◆ Text for analysis:
........
Filter drivers are forced to endure a remarkably hostile environment, both from their neighbors (other filter drivers) as well as those that are inherently untrusted (any user mode code). A single mistake in a file system filter driver can create a potential "time bomb" waiting to happen.

User Buffers are the most commonly identified "risk factor" when it comes to buffer management. Despite that, we still routinely see filters that fail to take the two necessary steps for protecting against user buffers. First, you must ensure that a user buffer really is within the user portion of the address space. This is performed by probing the address, normally using ProbeForRead or ProbeForWrite.

Probing a user buffer only ensures it is in the user's address space, however. If it is invalid at that point in time the probe will work, but this call does nothing to ensure the address remains valid. Thus, the second key part of buffer handling is to ensure any access to it is protected with a structured exception handler. Microsoft provides their own custom handler and it is invoked using special extensions implemented by the C compiler used in the WDK environment. This is done using __try and __except.

Both of these steps are essential to ensuring correct user buffer handling.
........
◆ What you will do: Update the text on filter drivers from "Filter drivers are" up to and including "ProbeForRead or ProbeForWrite.", putting "unforgiving" in place of "hostile". The material after this point comes from an unrelated source.

◆ Data below:
........
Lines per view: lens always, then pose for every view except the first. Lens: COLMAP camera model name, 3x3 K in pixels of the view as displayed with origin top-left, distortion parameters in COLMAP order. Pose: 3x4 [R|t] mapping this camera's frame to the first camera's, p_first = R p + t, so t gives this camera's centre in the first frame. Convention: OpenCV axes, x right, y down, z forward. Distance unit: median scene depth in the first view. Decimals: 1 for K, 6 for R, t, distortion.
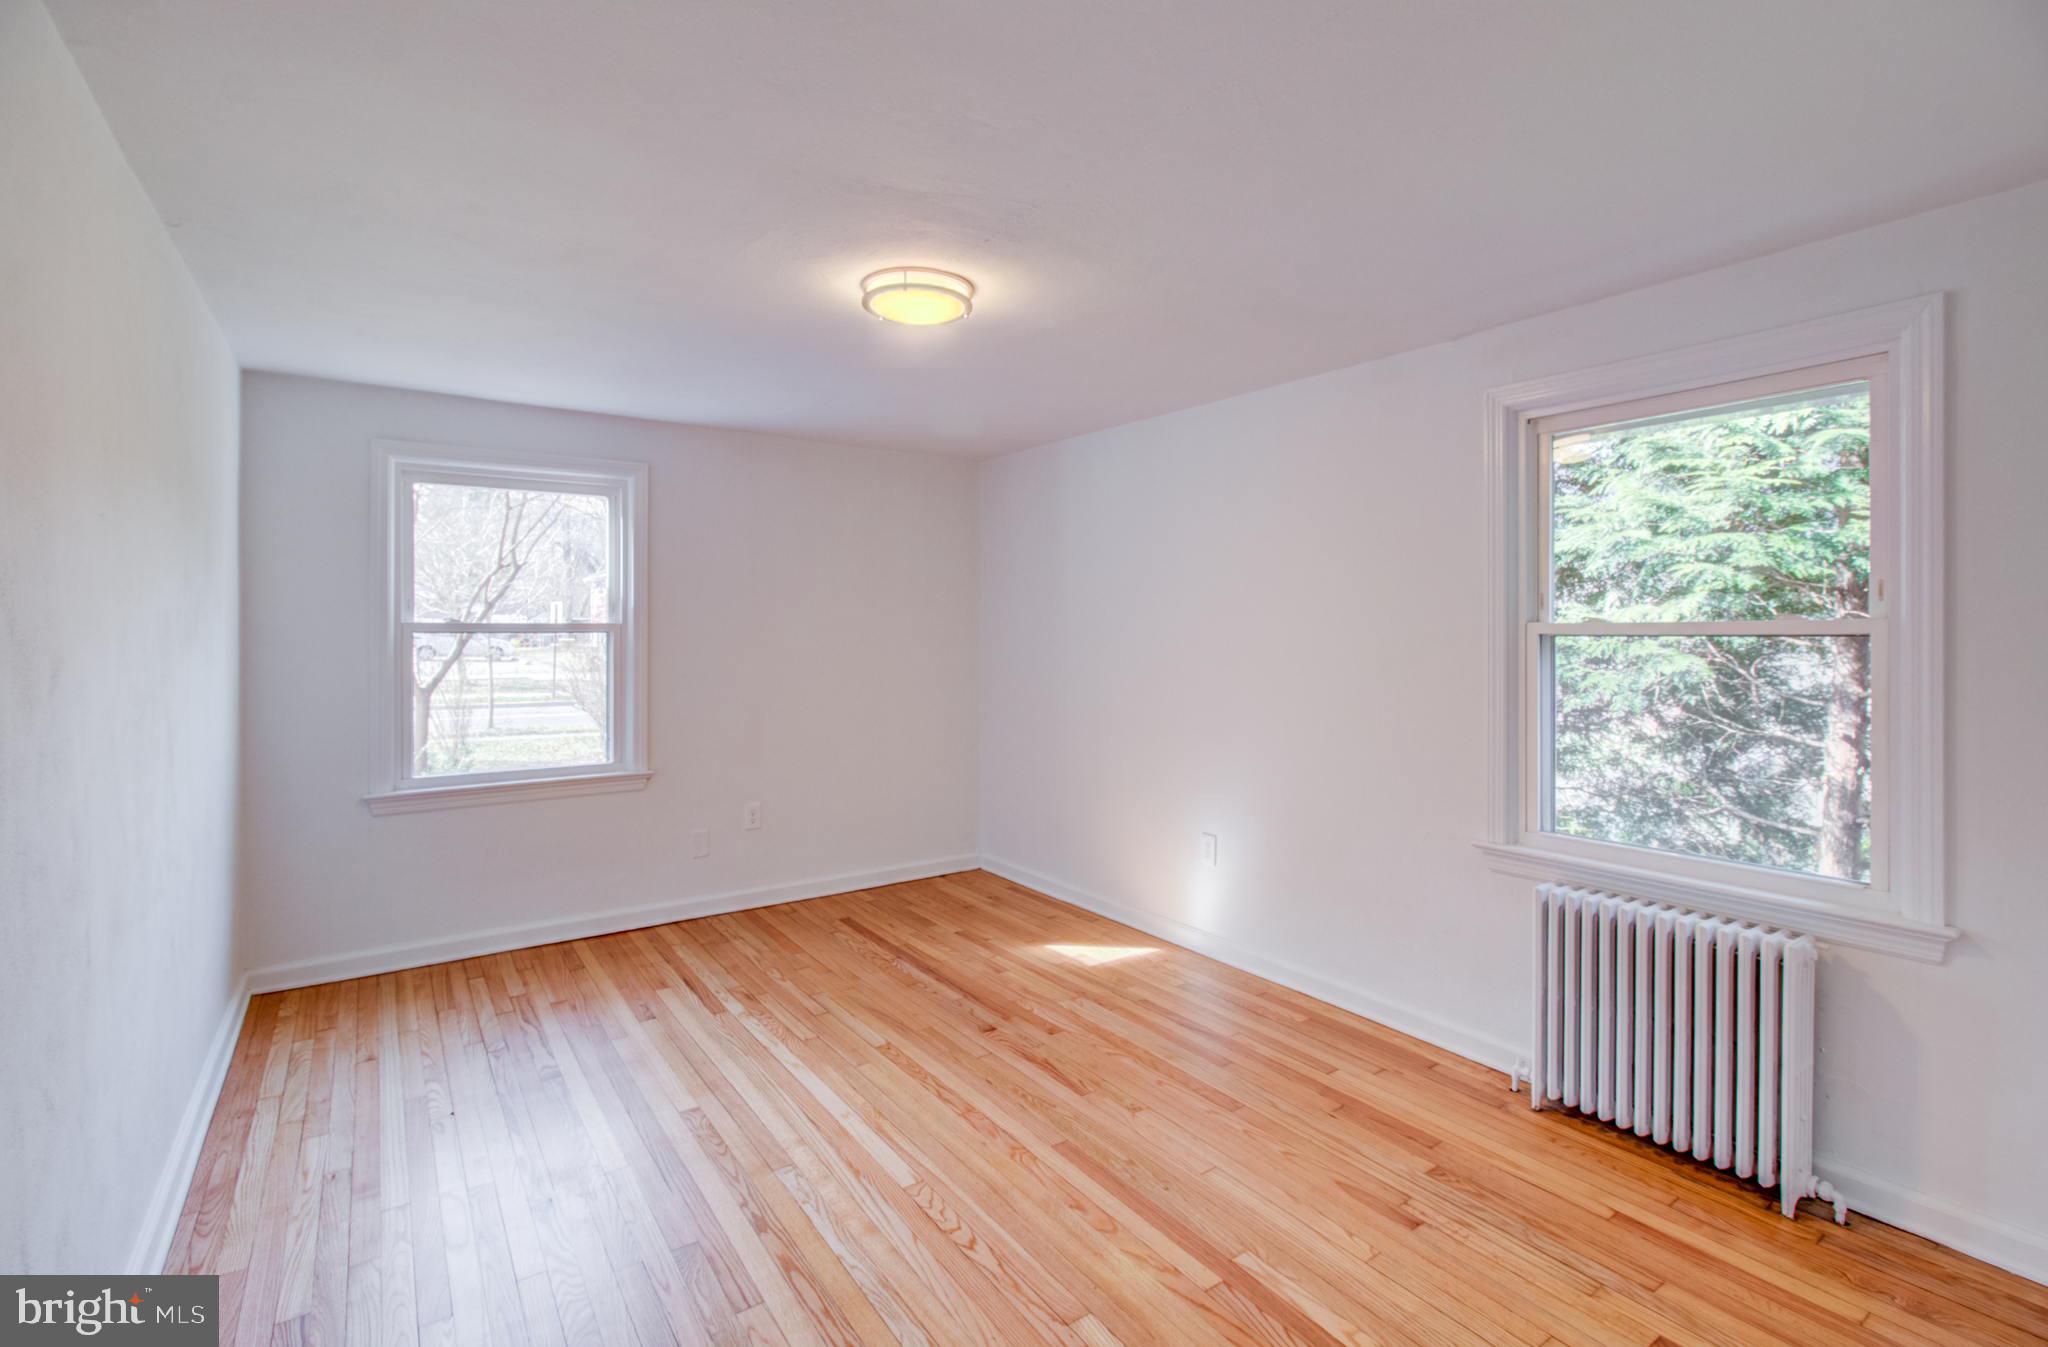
lens RADIAL K [[948.2, 0, 1028.3], [0, 948.2, 624.1], [0, 0, 1]] dist [0.000488, 0.000639]
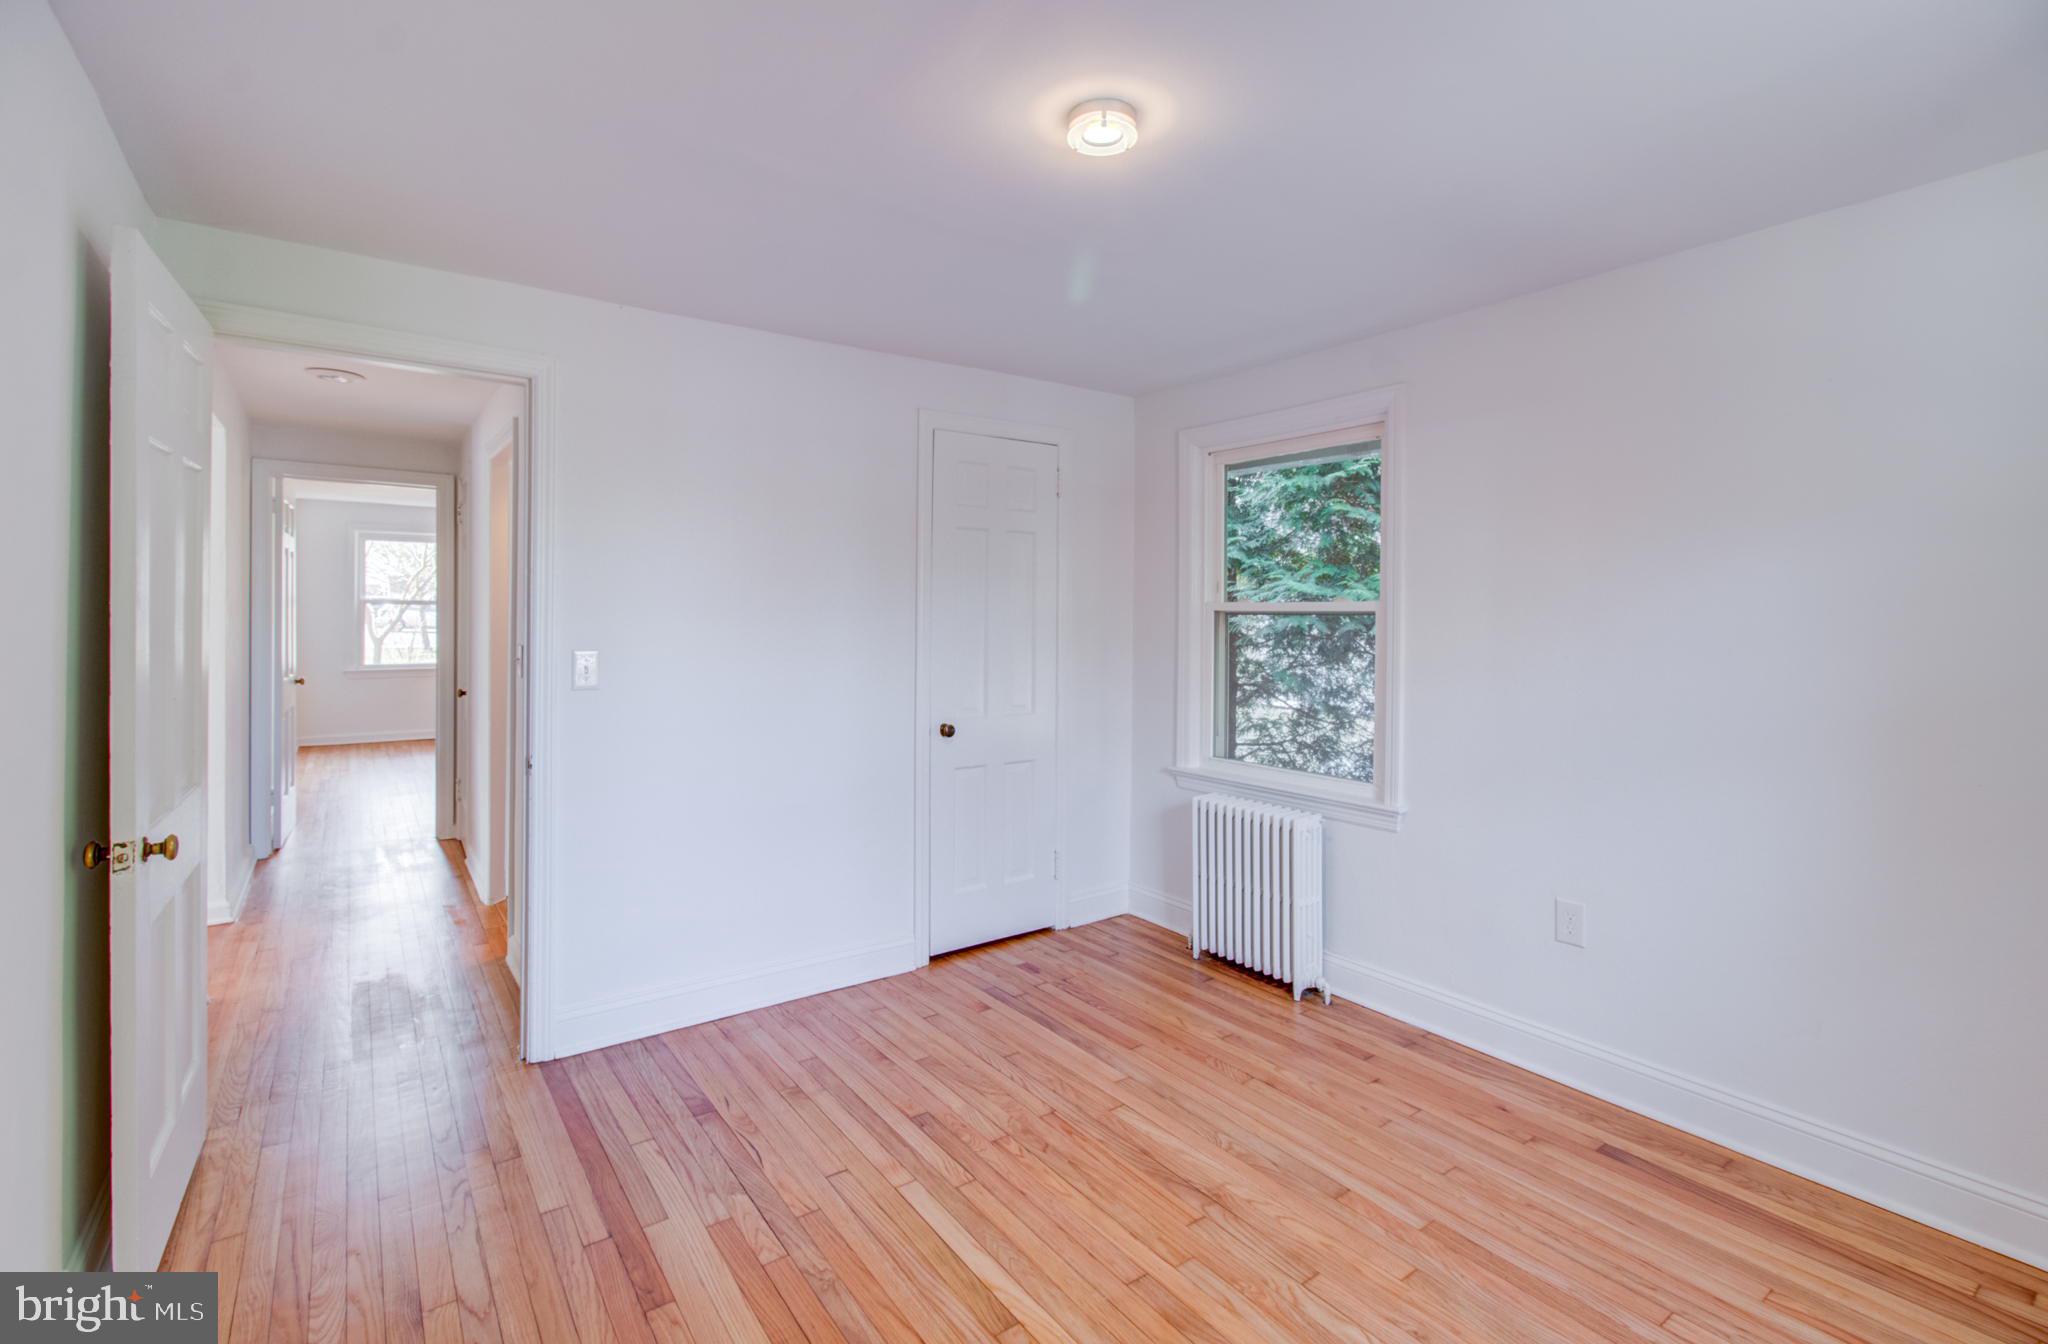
lens RADIAL K [[948.2, 0, 1028.3], [0, 948.2, 622.6], [0, 0, 1]] dist [0.000488, 0.000639]
pose [[0.999680, 0.009435, 0.023489, 0.331301], [-0.009806, 0.999828, 0.015721, 0.001791], [-0.023337, -0.015946, 0.999600, -0.488415]]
........
◆ Output below:
Filter drivers are forced to endure a remarkably unforgiving environment, both from their neighbors (other filter drivers) as well as those that are inherently untrusted (any user mode code). A single mistake in a file system filter driver can create a potential "time bomb" waiting to happen.

User Buffers are the most commonly identified "risk factor" when it comes to buffer management. Despite that, we still routinely see filters that fail to take the two necessary steps for protecting against user buffers. First, you must ensure that a user buffer really is within the user portion of the address space. This is performed by probing the address, normally using ProbeForRead or ProbeForWrite.